Meet Professor Jerry Wasserman: Living a ‘parallel career’



It’s not every day you get home from a long day at school, flop on the couch, flip on the TV, and see your prof.

But that happens all the time for Theatre and English Professor Jerry Wasserman’s students. They’re just as likely to catch him in an episode of The X-Files, or Battlestar Galactica — or on the silver screen — as they are to see him in class.

Ever since he moved to Vancouver from his hometown New York City in 1972, Wasserman has been living out what he calls his “parallel career.”

By day, he’s a prize-winning professor and a respected academic. The rest of the time, he’s hard at play in “Hollywood North,” Vancouver’s booming film industry, where he’s got more than 200 acting credits to his name. “It’s been great having this dual life,” Wasserman says, beaming his megawatt smile. “I’m the luckiest person I know.”

Sure, his work as an actor has seen him consort with celebrities like Will Smith and Ethan Hawke, but he’s adamant that teaching is no bit part in his career.“I love teaching,” he says. “At best, it’s this kind of ridiculously ideal job where you get to talk about interesting things to interested and interesting people. And someone pays you for it? I mean, what could be better than that?”
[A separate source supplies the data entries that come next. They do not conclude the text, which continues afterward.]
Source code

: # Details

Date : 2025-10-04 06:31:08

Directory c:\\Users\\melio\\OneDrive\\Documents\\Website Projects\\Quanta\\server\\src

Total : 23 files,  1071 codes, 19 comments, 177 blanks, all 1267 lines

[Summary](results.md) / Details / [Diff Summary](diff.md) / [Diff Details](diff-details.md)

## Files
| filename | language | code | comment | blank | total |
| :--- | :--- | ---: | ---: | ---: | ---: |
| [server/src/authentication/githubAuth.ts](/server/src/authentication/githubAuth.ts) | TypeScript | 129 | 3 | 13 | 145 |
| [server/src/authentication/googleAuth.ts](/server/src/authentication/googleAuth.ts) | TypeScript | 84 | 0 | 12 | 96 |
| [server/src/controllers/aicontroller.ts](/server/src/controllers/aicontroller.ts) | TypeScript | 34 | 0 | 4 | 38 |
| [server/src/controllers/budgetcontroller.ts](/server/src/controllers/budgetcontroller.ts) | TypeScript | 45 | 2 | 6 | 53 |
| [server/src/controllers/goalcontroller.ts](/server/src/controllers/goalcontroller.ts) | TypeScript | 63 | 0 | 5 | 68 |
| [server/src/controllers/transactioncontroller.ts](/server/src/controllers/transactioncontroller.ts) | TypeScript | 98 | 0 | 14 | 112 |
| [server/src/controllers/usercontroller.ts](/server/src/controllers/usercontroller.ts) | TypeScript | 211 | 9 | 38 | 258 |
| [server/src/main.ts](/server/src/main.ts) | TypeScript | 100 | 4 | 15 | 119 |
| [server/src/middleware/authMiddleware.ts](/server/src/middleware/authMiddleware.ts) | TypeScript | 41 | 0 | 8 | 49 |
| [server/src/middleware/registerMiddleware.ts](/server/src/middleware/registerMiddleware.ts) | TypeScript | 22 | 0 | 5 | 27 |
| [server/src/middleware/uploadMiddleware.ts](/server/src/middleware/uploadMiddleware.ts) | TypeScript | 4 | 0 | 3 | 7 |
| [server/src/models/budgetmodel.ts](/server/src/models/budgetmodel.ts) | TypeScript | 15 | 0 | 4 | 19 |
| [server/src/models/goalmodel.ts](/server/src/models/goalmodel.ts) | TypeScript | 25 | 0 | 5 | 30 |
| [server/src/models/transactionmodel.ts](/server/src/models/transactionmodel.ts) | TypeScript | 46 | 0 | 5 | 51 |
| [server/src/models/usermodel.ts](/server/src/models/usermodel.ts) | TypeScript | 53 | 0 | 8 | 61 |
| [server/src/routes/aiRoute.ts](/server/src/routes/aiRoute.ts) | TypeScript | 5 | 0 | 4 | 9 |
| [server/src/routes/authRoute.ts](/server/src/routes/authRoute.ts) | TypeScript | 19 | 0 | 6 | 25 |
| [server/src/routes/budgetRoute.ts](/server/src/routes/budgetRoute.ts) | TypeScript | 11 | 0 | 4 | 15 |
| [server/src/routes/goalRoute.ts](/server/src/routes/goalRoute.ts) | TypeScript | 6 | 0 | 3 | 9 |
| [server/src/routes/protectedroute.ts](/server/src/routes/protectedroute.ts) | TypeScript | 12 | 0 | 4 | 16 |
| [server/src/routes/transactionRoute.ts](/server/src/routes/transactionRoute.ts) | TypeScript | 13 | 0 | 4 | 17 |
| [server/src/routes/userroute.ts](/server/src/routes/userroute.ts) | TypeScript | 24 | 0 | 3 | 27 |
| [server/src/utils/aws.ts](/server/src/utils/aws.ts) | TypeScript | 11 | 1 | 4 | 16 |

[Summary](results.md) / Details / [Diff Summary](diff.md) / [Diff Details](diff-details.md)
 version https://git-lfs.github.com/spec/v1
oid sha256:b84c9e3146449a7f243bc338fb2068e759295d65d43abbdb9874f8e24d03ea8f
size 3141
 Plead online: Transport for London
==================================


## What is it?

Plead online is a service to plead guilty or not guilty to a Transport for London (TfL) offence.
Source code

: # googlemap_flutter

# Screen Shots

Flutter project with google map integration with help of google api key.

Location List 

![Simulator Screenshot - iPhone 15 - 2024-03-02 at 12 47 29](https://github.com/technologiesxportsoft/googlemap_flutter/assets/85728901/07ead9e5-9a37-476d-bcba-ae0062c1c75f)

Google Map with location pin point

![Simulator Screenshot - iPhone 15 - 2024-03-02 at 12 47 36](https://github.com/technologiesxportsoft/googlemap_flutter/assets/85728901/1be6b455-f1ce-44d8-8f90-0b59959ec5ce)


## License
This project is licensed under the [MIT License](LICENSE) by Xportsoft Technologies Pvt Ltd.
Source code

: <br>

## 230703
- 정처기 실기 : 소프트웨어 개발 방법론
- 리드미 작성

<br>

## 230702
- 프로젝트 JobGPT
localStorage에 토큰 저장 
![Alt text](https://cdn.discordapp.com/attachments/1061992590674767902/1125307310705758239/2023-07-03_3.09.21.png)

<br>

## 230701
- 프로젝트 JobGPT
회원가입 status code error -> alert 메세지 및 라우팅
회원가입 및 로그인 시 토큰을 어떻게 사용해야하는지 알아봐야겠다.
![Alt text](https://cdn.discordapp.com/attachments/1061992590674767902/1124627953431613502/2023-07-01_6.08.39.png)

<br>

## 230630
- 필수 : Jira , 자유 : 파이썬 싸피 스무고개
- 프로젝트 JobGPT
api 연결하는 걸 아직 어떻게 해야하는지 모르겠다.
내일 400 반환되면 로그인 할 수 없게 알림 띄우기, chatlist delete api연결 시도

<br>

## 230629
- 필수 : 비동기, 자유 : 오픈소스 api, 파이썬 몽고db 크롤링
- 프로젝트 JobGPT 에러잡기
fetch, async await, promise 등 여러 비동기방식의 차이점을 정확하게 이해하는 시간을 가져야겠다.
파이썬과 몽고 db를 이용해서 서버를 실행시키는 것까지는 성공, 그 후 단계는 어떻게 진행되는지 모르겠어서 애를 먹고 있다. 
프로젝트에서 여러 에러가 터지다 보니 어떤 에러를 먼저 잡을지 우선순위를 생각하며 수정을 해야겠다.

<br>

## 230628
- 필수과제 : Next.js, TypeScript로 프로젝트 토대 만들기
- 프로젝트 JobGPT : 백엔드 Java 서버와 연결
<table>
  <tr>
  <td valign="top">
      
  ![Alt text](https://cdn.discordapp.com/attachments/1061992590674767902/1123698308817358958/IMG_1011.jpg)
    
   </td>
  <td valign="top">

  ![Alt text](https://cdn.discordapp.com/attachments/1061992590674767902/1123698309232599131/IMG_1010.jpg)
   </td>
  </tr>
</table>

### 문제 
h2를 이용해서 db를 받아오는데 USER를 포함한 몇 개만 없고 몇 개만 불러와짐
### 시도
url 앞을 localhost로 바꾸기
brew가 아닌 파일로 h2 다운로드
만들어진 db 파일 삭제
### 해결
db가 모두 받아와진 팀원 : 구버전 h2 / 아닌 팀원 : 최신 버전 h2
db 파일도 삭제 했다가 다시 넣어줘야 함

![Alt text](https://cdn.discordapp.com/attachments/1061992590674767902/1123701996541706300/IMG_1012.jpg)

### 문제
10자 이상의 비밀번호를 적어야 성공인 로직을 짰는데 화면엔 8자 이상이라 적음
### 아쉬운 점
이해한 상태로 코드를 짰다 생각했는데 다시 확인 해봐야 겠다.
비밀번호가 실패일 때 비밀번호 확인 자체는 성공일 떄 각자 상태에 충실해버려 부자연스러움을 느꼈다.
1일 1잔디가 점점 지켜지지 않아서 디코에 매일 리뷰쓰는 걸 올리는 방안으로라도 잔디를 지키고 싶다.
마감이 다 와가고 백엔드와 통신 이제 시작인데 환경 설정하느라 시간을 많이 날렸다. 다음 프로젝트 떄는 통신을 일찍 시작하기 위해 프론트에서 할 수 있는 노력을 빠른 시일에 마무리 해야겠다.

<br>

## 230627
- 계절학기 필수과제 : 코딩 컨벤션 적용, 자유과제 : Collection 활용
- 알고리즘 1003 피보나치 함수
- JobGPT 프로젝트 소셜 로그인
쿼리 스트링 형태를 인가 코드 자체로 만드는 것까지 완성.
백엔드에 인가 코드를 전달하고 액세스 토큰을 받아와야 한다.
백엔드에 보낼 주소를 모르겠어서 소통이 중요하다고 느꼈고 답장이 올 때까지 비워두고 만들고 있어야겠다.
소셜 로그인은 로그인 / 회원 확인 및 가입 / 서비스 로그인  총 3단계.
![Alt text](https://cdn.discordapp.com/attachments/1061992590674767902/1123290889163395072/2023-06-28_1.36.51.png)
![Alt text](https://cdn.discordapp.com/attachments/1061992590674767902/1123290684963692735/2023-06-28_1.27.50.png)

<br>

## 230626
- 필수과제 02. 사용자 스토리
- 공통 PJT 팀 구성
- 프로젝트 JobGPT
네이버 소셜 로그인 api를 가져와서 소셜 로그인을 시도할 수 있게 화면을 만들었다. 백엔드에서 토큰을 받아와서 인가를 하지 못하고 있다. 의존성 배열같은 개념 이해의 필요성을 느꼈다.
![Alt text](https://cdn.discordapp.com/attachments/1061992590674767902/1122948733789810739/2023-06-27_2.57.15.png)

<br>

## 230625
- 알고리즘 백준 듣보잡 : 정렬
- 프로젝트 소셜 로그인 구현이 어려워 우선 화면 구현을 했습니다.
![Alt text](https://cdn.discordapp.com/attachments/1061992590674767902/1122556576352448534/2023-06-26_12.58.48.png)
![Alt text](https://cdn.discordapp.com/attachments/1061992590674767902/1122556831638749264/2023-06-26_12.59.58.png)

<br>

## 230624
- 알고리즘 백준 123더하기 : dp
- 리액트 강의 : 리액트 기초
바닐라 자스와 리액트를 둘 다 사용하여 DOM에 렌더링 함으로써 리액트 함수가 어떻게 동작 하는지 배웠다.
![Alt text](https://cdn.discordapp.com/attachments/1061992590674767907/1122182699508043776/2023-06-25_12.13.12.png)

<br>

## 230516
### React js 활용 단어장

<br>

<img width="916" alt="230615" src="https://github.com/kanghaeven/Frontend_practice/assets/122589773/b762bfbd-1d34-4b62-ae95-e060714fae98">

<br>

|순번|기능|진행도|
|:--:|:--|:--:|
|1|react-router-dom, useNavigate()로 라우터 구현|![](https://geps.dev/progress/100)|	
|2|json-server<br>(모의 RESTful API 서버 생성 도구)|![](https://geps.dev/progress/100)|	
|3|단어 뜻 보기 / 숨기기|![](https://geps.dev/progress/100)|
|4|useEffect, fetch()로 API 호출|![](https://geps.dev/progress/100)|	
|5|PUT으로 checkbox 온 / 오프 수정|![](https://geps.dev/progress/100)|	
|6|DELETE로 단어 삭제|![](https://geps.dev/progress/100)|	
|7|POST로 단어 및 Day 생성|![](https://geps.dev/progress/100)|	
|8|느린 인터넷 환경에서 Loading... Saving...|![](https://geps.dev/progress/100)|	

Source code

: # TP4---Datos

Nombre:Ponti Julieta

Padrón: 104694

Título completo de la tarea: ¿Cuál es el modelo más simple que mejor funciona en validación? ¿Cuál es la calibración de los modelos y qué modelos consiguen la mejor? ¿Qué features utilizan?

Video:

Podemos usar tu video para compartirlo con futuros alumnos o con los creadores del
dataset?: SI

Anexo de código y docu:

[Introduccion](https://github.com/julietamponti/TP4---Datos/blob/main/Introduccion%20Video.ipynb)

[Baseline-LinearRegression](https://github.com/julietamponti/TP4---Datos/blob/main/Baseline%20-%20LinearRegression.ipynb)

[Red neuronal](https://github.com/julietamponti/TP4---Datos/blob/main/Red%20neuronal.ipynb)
The classroom, to his mind, is a kind of stage in its own right especially when it comes to Monday morning survey courses, where students fight to keep their eyelids open. “I figure it’s my job that a) the students stay awake, and b) they stay engaged,” Wasserman says. “And that’s an actor’s skill.”

Acting skills he has in spades, but he says the class-as-theatre analogy has its limits. “There’s a fine line between upstaging your material and utilizing those skills to maximize students’ engagement with the subject at hand.”

It seems to be working UBC honoured Wasserman with a Killam Teaching Prize in 1998 and the Dorothy Somerset Award in Performance and Development in Visual and Performing Arts in 2005.

Trained as a 20th Century English and dramatic literature specialist at Cornell University, Wasserman became deeply involved in that university’s theatre scene. When he came to Vancouver to teach canonical British writers like Beckett, Woolf, and Conrad in the Department of English, he soon started acting and lecturing on Canadian theatre. “The field of Canadian drama studies was wide open, it was literally brand-new,” says Wasserman, who recalls that at the time he was literally able to read every play ever published in Canada. “I came in right on the ground-floor of a new discipline.”

He became a leading expert in the field, publishing among other things the book Modern Canadian Plays (Talonbooks: 1985), an anthology that has since become the major textbook in the field.

Extremely thankful to work at a university that has supported his double life, Wasserman equally credits lady luck for allowing him to be in the right place at the right time.

“I wake up in the morning sometimes and I have to pinch myself, you know, because I’m living the dream.”